:: WORK TASK A ::
In the Brexit passage, how many signatures has the petition to parliament for a second referendum reached?
:: WORK TASK B ::
From the Brexit passage, print the text between "Article 50 needs" and "the European Council.", inclusive.
:: WORK TASK C ::
Condense the paragraph of the Brexit passage that begins "As no one has ever invoked Article 50" into a short bulleted list that keeps its main facts.

:: READING PASSAGE ::
···
Other group leaders in the European Parliament echoed these words, though German Chancellor Angela Merkel came forward as the exception to this push for a prompt Brexit.
"Quite honestly, it should not take ages, that is true, but I would not fight now for a short time frame," Merkel told a news conference.
"The negotiations must take place in a businesslike, good climate," she said. "Britain will remain a close partner, with which we are linked economically."
The German Vice Chancellor Sigmar Gabriel told the Handelsblatt newspaper that Britain would not be offered any enticements to stay in the EU.
"The British have now decided to go," he is quoted by Reuters. "We will not hold talks about what the EU can still offer the Britons to kep them in."
Article 50 needs to be invoked to initiate the leaving process. This can be done by the British government writing a letter to the president of the European Council or through an official statement at a meeting of the European Council.
As no one has ever invoked Article 50, there’s a strong sense of uncertainty around how the process will play out. Once invoked though, the Article will set into motion a two-year negotiation period which can be extended if both the European Council and the British government decide to do so.
There is no requirement, however, for the Article to be invoked by a certain time and until then there is a possibility that Britain could back out of the exit.
If, however, the government wants to carry out the nation’s exit from the bloc it would seem this relaxed approach could prove risky, as other factors may arise to stop the move. For example, Scotland and Northern Ireland may have the option to veto the exit.
Scotland's First Minister Nicola Sturgeon told the BBC Sunday that she would consider asking the Scottish parliament to veto Brexit, saying "of course" she would ask MSPs to refuse to give their "legislative consent" to the move.
She had earlier indicated that steps were already underway to explore holding a second Scottish independence referendum.
Meanwhile calls for a second referendum continue to grow - a petition to parliament has reached more than 3 million signatures.
···
:: SUPPLIED RECORDS ::
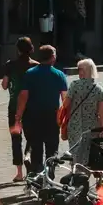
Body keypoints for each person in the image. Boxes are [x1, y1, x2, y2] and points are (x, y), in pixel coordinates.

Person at [11, 45, 67, 178]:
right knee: (52, 149)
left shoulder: (30, 73)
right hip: (51, 117)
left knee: (36, 148)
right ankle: (50, 176)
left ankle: (37, 176)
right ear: (52, 57)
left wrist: (18, 117)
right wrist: (64, 118)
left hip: (32, 117)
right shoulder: (59, 74)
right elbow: (65, 99)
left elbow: (23, 96)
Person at [2, 37, 36, 182]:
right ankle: (28, 155)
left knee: (16, 138)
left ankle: (19, 172)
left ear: (18, 50)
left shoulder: (10, 65)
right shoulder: (36, 66)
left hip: (14, 107)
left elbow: (4, 85)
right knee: (32, 137)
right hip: (32, 106)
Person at [61, 59, 103, 166]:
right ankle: (85, 175)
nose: (79, 72)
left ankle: (75, 174)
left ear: (83, 71)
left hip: (74, 126)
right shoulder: (99, 89)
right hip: (92, 128)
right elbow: (101, 113)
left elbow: (65, 104)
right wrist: (102, 128)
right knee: (88, 153)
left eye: (80, 70)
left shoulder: (74, 85)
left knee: (75, 152)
···
:: TASK RESULT A ::
More than 3 million.

:: TASK RESULT B ::
Article 50 needs to be invoked to initiate the leaving process. This can be done by the British government writing a letter to the president of the European Council or through an official statement at a meeting of the European Council.

:: TASK RESULT C ::
- No one has ever invoked Article 50, so there is strong uncertainty about how the process will play out.
- Once invoked, it starts a two-year negotiation period.
- That period can be extended if both the European Council and the British government decide to do so.